Many recording artists do great quality nowadays too, even in electronica. That is not a reason why people listening to more recent music shouldn't go for lossless.
Just... please have lossless here too!
SebastyRock Star 16
Help others find this answer and click "Accept as Solution".
If you appreciate my answer, maybe give me a Like.
I can't reliably hear the difference between 320kb OGG and CD-Quality, let alone CD-Quality against 24bit high-res stuff.
As far as I know 16 bit is more than enough to cover what any human on this planet, as polished as his or her ears may be, is physically able to actually hear.
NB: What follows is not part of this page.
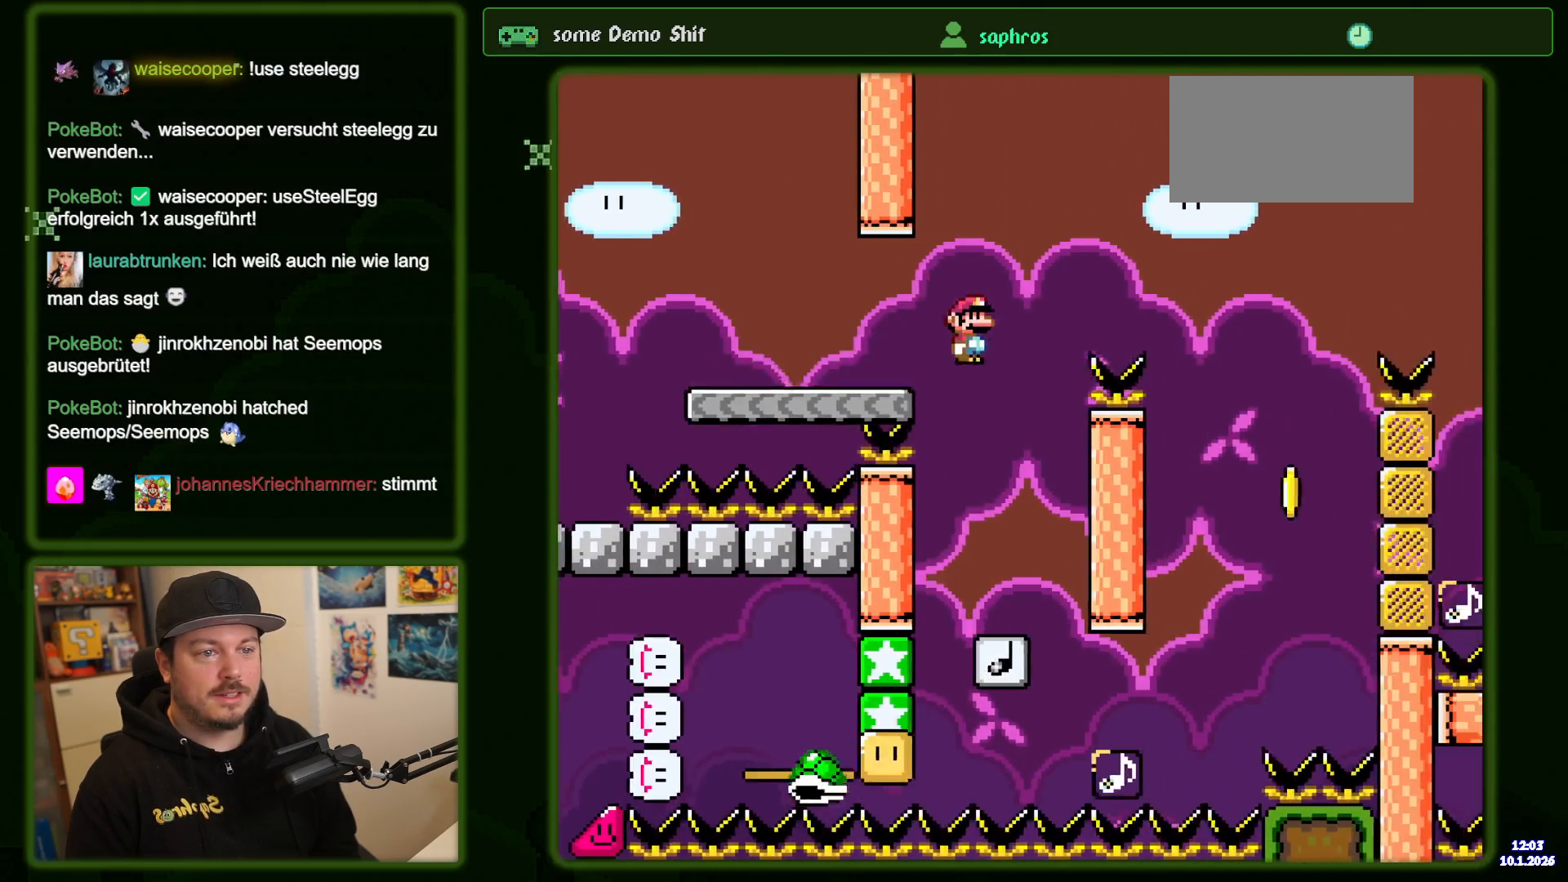
{"buttons": ["B", "Y", "DPAD_RIGHT"], "events": [[17, "DPAD_LEFT", "down"], [83, "B", "down"], [167, "DPAD_LEFT", "up"], [500, "DPAD_RIGHT", "down"]]}
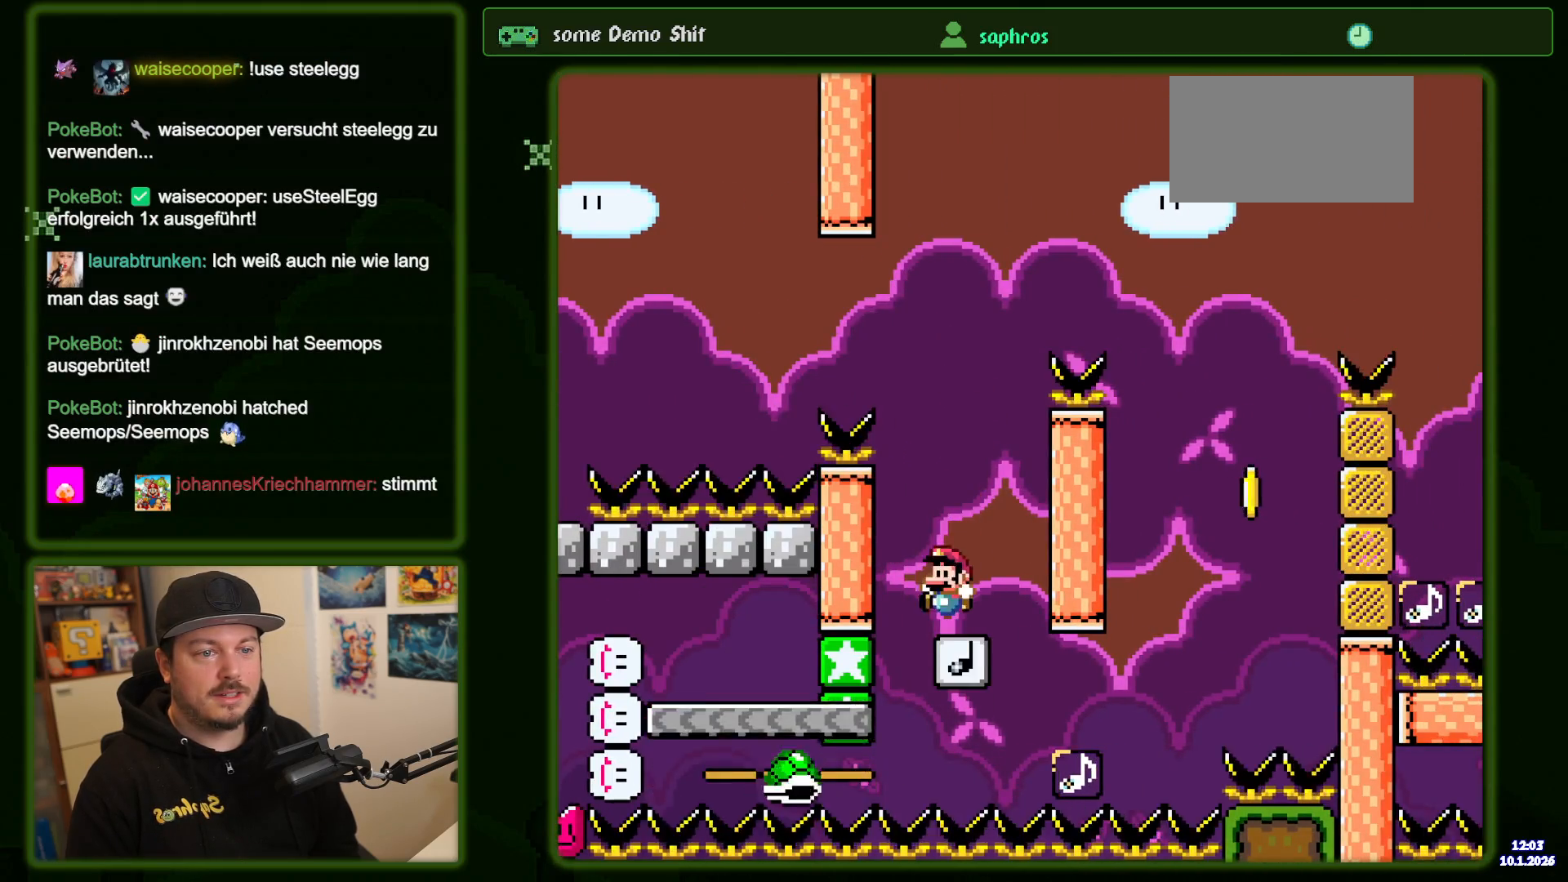
{"buttons": ["B", "Y", "DPAD_RIGHT"], "events": []}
I've got a fairly good system and very solid IEMs and when I'm really taking care of getting the same amount of db on my listening position, I doubt that I could reliably point out non compressed material vs 320kb in a double blind test.
That also seems to be the result, when far more competent people than me set up double blind listening tests in an acoustically well treated environment with professional audio equipment.
(Just check Google for those tests - CNBC, for example, did one)
Don't get me wrong, I would love to get a lossless quality from Spotify and I would happily pay double the amount I'm paying right now, but it would just be to scratch the irresistible itch of the perceived better sound quality.
So yeah, please add cd quality to your service but don't go overboard with all this audiophiliac high res crazyness - I would much rather see the library expand and see more royalties being paid to the artists/the implementation of programs to enable new and upcoming artists of all genres.
The thing is, whether you can personally always hear it or not, lossy codecs such as MP3/OGG are by definition a reduction of the source material that was painstakingly produced by the artist to provide an optimal listening experience. There is no good reason anymore in (almost) 2020 to not provide the material exactly how it was intended, people have different ears and equipment anyway and listening circumstances vary. As long as there is a cheaper plan available for people that find a reduced quality version okay, then everyone is happy.
For me personally, i will be stopping/pausing my Spotify Premium account if they don't introduce at least CD-quality streaming before the end of the year. It feels silly for me to invest a lot of money in audio equipment and then listen to streams in compressed/reduced quality when there is a lossless stream available at roughly the same price.
I agree. I don’t understand why Spotify should not stream a standard thats clearly and easily attainable. Maybe their source is kept at diminished quality.. My other issue though is that the music quality at 320 is poor compared with other providers. It just doesn’t sound good or clean. It’s muddy and quite noticably equalised. Must be designed for low end / portable players, which constitute most of the market.
If they choose to stream in lossless or HQ def one can only hope they drop the equalisation of the HQ stream.